5. If a multi-reader multi-case (MRMC) comparative effectiveness study was done, If so, what was the effect size of how much human readers improve with AI vs without AI assistance

Not applicable. This device is a humidification system, not an AI-powered diagnostic tool. Therefore, an MRMC study related to human reader performance with or without AI assistance is irrelevant and not mentioned.

6. If a standalone (i.e., algorithm only without human-in-the-loop performance) was done

Not applicable, as this is a medical device, not an algorithm, and the concept of "standalone performance" in this context refers to the device's functional operation. The text indicates the device's functional performance was tested ("performance of the system was tested"), but it's not "algorithm only."

7. The type of ground truth used

For the "Non-Clinical Data" described, the "ground truth" seems to be derived from instrumental measurements of humidity output, temperature control, and safety feature functionality, compared against the performance of predicate devices.
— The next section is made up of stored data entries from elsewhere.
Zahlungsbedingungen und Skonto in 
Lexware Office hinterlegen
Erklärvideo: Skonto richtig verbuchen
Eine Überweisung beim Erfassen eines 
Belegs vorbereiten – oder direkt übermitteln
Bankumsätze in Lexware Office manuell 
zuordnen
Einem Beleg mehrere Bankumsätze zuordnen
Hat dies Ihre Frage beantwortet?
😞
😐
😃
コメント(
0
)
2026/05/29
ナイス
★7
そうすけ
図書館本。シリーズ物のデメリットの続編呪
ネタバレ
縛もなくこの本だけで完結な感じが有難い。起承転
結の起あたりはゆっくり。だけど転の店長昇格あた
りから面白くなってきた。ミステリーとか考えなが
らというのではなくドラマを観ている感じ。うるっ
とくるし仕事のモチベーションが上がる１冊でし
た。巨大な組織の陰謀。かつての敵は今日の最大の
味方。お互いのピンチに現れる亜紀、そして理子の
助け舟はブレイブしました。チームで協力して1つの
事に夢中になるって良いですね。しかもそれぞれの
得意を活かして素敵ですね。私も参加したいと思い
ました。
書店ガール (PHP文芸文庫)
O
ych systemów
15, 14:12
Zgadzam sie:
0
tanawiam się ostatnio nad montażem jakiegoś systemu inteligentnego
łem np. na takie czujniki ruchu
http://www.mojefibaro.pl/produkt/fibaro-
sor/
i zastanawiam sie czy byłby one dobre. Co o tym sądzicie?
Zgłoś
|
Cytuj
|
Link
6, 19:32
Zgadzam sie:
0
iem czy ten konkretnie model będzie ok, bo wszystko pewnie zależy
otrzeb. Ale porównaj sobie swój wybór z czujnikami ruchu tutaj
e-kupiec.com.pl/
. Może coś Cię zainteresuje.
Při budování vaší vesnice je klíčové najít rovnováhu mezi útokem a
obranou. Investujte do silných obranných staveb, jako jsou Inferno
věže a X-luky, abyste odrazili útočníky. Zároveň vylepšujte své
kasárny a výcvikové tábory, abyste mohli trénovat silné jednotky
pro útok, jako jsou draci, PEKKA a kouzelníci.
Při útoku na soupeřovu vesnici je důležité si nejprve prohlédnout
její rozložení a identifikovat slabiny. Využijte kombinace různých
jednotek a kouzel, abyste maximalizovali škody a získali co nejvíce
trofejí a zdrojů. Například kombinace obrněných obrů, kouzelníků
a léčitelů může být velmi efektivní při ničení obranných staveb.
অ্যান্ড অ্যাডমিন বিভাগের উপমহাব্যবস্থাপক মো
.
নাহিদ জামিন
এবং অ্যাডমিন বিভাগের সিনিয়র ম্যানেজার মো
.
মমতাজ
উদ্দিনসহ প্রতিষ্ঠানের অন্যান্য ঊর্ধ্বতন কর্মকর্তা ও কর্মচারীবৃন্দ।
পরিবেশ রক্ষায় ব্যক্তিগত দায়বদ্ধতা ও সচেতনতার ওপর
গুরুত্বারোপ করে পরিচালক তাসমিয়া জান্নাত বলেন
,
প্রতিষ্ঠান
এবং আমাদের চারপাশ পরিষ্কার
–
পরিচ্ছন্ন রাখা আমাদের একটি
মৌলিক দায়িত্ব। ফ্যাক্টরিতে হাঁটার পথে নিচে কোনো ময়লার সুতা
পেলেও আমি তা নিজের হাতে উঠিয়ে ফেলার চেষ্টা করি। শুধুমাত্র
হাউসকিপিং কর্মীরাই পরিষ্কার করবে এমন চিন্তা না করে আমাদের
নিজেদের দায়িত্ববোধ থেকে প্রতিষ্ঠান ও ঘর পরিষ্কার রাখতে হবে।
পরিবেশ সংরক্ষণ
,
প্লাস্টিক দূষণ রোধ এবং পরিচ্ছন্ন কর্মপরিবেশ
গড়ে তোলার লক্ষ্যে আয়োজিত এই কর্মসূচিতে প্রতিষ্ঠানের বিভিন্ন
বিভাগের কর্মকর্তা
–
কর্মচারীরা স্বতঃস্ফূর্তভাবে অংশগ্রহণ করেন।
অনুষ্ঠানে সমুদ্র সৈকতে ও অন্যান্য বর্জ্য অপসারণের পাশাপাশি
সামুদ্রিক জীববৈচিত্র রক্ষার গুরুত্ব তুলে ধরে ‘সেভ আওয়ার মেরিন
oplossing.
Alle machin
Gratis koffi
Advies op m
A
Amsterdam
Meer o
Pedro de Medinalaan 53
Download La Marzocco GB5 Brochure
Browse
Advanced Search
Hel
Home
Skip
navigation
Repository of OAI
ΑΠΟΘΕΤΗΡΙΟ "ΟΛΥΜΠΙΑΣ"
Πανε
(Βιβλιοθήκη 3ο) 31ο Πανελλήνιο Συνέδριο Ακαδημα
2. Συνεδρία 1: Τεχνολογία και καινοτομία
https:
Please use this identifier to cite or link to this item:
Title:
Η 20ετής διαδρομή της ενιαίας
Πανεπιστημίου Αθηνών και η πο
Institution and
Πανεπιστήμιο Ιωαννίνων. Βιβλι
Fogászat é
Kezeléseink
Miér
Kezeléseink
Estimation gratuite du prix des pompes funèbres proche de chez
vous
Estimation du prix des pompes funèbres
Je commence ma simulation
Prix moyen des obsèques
It is not expert consensus, pathology, or outcomes data in the typical sense for a diagnostic device.

8. The sample size for the training set

Not applicable. This is not an AI/machine learning device that requires a "training set."

9. How the ground truth for the training set was established

Not applicable, as there is no training set for this type of device.

§ 868.5450 Respiratory gas humidifier.

(a)
Identification. A respiratory gas humidifier is a device that is intended to add moisture to, and sometimes to warm, the breathing gases for administration to a patient. Cascade, gas, heated, and prefilled humidifiers are included in this generic type of device.(b)
Classification. Class II (performance standards).